» Material provided
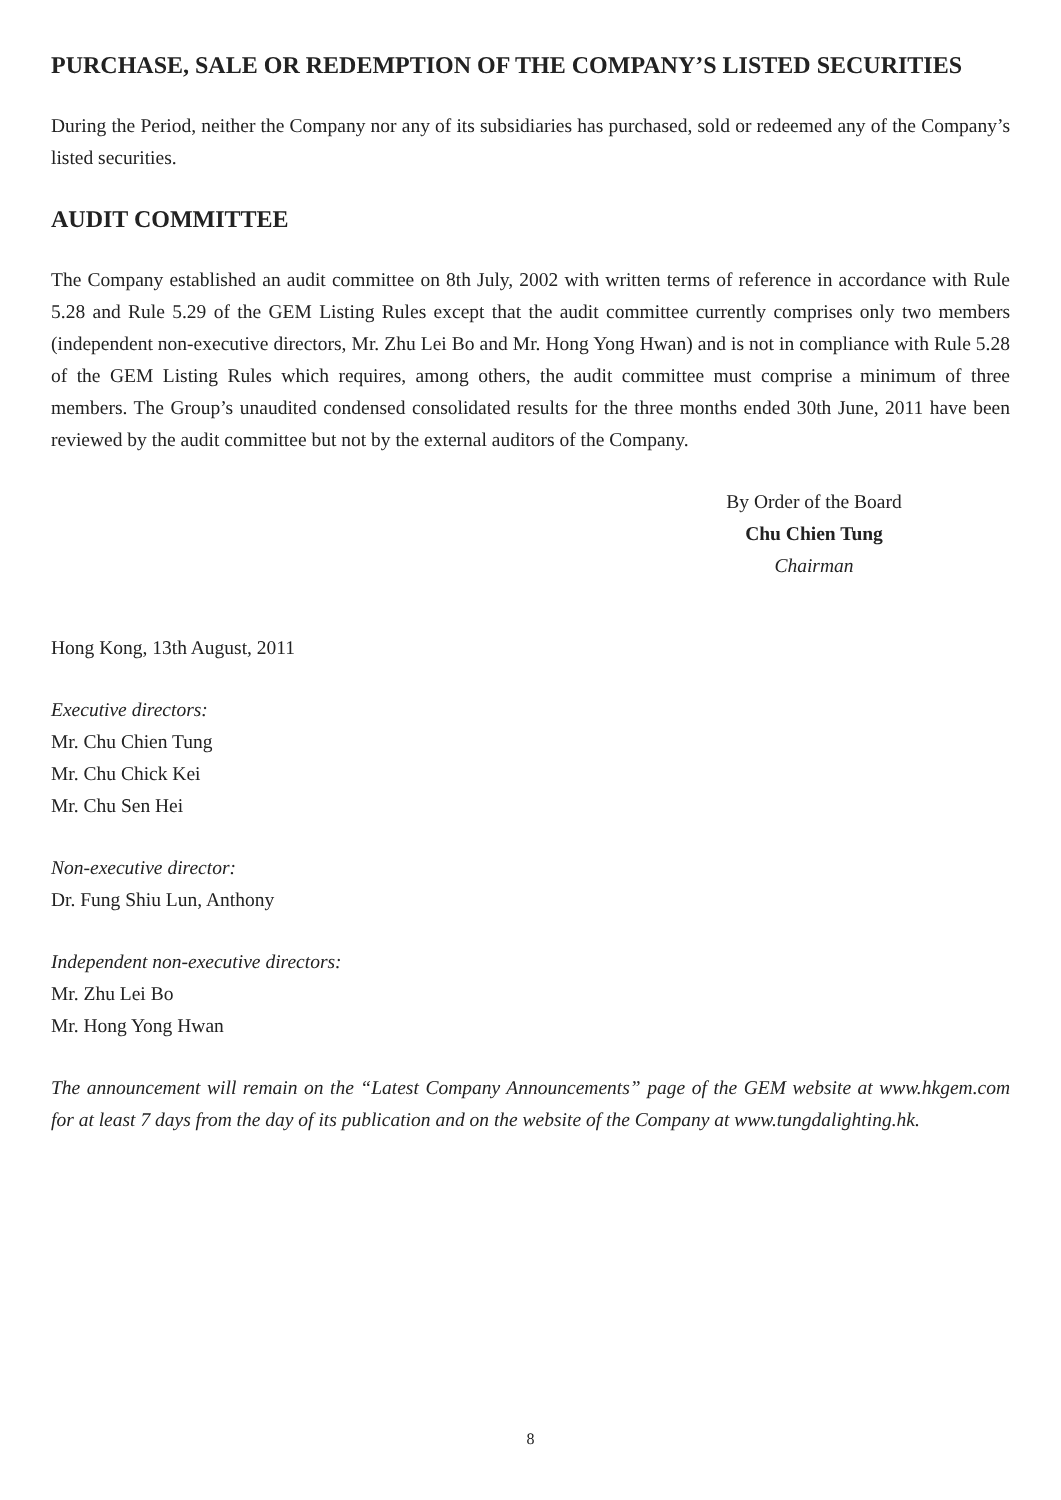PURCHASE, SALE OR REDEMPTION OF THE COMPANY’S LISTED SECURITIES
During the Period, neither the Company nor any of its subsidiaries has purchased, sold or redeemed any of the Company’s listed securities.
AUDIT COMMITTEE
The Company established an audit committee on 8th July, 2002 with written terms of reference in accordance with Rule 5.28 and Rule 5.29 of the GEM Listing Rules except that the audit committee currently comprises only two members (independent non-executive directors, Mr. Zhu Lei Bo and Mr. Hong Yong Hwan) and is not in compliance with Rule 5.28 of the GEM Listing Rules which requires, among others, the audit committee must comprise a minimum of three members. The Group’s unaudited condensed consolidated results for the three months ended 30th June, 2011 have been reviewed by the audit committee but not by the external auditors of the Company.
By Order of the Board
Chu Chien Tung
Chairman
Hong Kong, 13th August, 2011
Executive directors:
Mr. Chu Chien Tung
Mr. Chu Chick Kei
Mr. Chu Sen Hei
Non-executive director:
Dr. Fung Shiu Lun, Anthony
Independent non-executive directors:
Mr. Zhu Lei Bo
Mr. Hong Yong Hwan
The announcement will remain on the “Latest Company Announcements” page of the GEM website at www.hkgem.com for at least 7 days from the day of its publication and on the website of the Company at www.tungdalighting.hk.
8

» Task instructions
Beginning with the line that contains "Mr. Chu Sen Hei", output each line of the listing above through the last one, exactly and with nothing added.

» Solution
Mr. Chu Sen Hei
Non-executive director:
Dr. Fung Shiu Lun, Anthony
Independent non-executive directors:
Mr. Zhu Lei Bo
Mr. Hong Yong Hwan
The announcement will remain on the “Latest Company Announcements” page of the GEM website at www.hkgem.com for at least 7 days from the day of its publication and on the website of the Company at www.tungdalighting.hk.
8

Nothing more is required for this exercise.